*Your instructions*. Locate every line in the material below that has the word "稚内ブランド認定申請調書". Copy each of those lines.

*Records for the task*.
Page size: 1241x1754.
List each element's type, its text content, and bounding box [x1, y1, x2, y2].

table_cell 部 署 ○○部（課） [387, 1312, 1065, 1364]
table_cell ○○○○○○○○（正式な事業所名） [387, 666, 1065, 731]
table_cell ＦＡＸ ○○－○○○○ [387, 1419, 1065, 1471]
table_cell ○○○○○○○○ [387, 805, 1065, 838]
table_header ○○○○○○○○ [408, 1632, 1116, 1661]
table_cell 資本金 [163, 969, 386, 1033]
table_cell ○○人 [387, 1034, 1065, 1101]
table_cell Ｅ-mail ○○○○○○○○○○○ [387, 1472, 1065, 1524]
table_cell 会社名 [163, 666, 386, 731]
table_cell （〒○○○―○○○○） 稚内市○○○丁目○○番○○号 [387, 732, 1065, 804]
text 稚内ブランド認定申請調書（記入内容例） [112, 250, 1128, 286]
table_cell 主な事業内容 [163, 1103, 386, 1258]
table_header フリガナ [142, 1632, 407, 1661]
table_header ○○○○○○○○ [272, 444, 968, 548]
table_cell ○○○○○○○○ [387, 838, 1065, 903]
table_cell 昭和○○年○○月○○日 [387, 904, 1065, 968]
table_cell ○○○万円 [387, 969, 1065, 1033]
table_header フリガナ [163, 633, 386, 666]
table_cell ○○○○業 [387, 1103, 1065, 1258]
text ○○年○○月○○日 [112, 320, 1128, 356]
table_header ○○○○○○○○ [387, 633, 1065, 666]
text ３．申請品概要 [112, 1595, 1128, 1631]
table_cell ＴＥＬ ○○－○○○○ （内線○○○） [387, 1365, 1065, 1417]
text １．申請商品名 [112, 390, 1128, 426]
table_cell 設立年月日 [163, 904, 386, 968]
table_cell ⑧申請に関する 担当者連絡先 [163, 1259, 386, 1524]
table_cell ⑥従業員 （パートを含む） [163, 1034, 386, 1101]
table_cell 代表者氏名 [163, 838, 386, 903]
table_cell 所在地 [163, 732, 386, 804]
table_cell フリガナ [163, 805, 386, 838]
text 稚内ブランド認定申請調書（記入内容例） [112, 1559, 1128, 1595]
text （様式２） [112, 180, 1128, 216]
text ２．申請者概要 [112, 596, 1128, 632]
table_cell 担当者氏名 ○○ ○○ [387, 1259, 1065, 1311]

*Reply to the task*.
text 稚内ブランド認定申請調書（記入内容例） [112, 250, 1128, 286]
text 稚内ブランド認定申請調書（記入内容例） [112, 1559, 1128, 1595]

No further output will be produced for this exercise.